What is important here is that both designs exhibit the same total distortion figures (about 8% at 1.6 watts) but the resistor design has many higher order harmonics. The diode design contains 2nd, 3rd, 4th harmonics. The evil 5th harmonic is 70 db below the fundamental which is pretty much inaudible. To a distortion analyzer or an oscilloscope these two amplifiers are identical, with the FFT analyzer they are not. They definitely don’t sound the same either.
When two (or more) signals pass through an amplifier a type of distortion called intermodulation distortion is produced. This can happen in any device that is not perfectly linear. The two signals interact and produce new signals at the sum of the original frequencies and the difference of the original frequencies. Mathematically represented these are IM = f1 + f2 and IM = f1 – f2. There are also third order IM products IM = 2 f1 – f2 and IM = 2 f2 – f1. Higher order IM products may also exist. These new signals are not usually musically related to the original signals, and rarely sound good. Usually both types of distortion exist in any amplifier. This means that all of the intermodulation products will have harmonics.
Above is the FFT plot from an intermodulation test. Here two signals are run through the amplifier at the same time. I ran a 1KHz tone and a 950Hz tone together at the same level (a tough test) through the amplifier, again at 1.6 watts. Ideally that is all you should see at the output of the amp. In the first plot (45 amp with diodes) you see all of the usual harmonics but you will also see a strong signal at 50Hz. This is generated when the 1000Hz and the 950Hz mix with each other in some nonlinear component. You will also notice all of the usual harmonics of the 50Hz signal are present. The 1000Hz and the 950Hz signals also mix to create a signal at 1950Hz, which also contains all of the usual harmonics. None of these new signals are musically related to the original signal. Since music can contain multiple signals at constantly changing amplitudes it is easy to see how a little intermodulation can really cloud up the sound.
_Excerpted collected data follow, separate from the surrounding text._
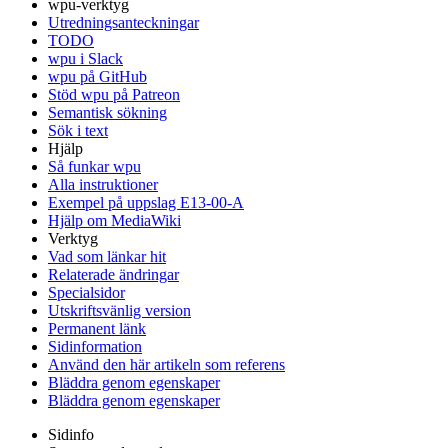
wpu-verktyg
Utredningsanteckningar
TODO
wpu i Slack
wpu på GitHub
Stöd wpu på Patreon
Semantisk sökning
Sök i text
Hjälp
Så funkar wpu
Alla instruktioner
Exempel på uppslag E13-00-A
Hjälp om MediaWiki
Verktyg
Vad som länkar hit
Relaterade ändringar
Specialsidor
Utskriftsvänlig version
Permanent länk
Sidinformation
Använd den här artikeln som referens
Bläddra genom egenskaper
Bläddra genom egenskaper
Sidinfo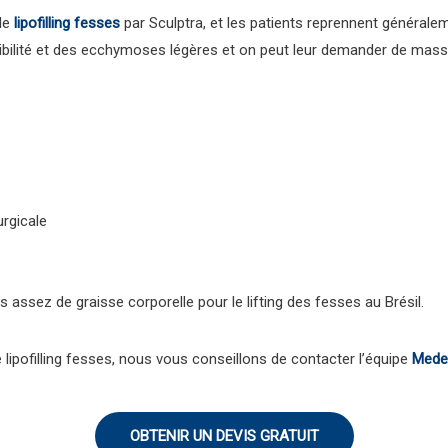
 le
lipofilling fesses
par Sculptra, et les patients reprennent généralem
nsibilité et des ecchymoses légères et on peut leur demander de mass
urgicale
s assez de graisse corporelle pour le lifting des fesses au Brésil.
 lipofilling fesses, nous vous conseillons de contacter l’équipe
Medes
OBTENIR UN DEVIS GRATUIT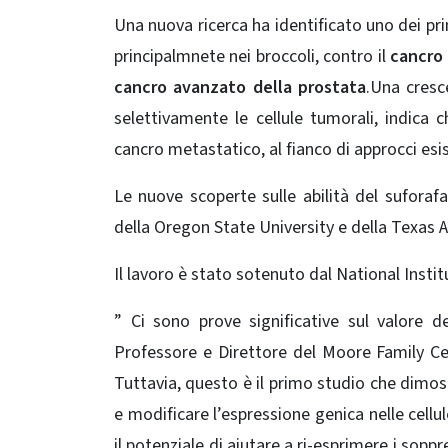
Una nuova ricerca ha identificato uno dei pri
principalmnete nei broccoli, contro il
cancro
cancro avanzato della prostata
.Una cresc
selettivamente le cellule tumorali, indica
cancro metastatico, al fianco di approcci esis
Le nuove scoperte sulle abilità del suforaf
della Oregon State University e della Texas 
Il lavoro è stato sotenuto dal National Instit
” Ci sono prove significative sul valore d
Professore e Direttore del Moore Family Cen
Tuttavia, questo è il primo studio che dimos
e modificare l’espressione genica nelle cellu
il potenziale di aiutare a ri-esprimere i sopp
Resistor added in series with the diodes
The above plot on was taken after a 10K pot was installed in series with the diodes and adjusted for the best compromise between intermodulation distortion and the lowest level of higher order distortion. Over a 30db reduction in intermodulation was achieved by adding this resistor. This would go unnoticed with conventional test equipment. I believe an IMD analyzer would find this but I do not have one.
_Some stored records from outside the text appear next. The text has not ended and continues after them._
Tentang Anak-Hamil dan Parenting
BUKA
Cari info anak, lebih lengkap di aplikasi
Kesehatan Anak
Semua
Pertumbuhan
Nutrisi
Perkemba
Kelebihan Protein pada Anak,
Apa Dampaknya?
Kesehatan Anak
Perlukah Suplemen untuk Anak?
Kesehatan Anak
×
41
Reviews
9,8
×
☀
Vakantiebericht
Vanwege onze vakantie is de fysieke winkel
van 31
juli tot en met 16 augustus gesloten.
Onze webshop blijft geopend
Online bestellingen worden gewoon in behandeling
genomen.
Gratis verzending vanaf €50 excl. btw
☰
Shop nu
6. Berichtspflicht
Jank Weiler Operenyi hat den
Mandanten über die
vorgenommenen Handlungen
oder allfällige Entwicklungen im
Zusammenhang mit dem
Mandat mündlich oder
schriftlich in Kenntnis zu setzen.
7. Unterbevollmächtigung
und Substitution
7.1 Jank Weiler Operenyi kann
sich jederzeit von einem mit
After tweaking the operating point
This plot shows a further reduction in IMD by increasing the supply voltage and lowering the current through the 45 to keep the dissipation below 10 watts. Listening test revealed that the tweaks that reduced the IM distortion also resulted in improved sound. The difference in sound between the first and second plot was dramatic. I am sure that tweaking by ear would have eventually produced the same results however it would take considerable time. All of the tweaks presented here (and several minor ones not shown) took three hours and this was the first time that I have used this software.
The usual frequency response plots are also easy. The plot below shows the frequency response of this amp goes from 10Hz to 22KHz at 1.6 watts. It should be noted that the output transformer being used was designed for an 845 at 25 watts. I hope it works this good when the O2 is finally finished.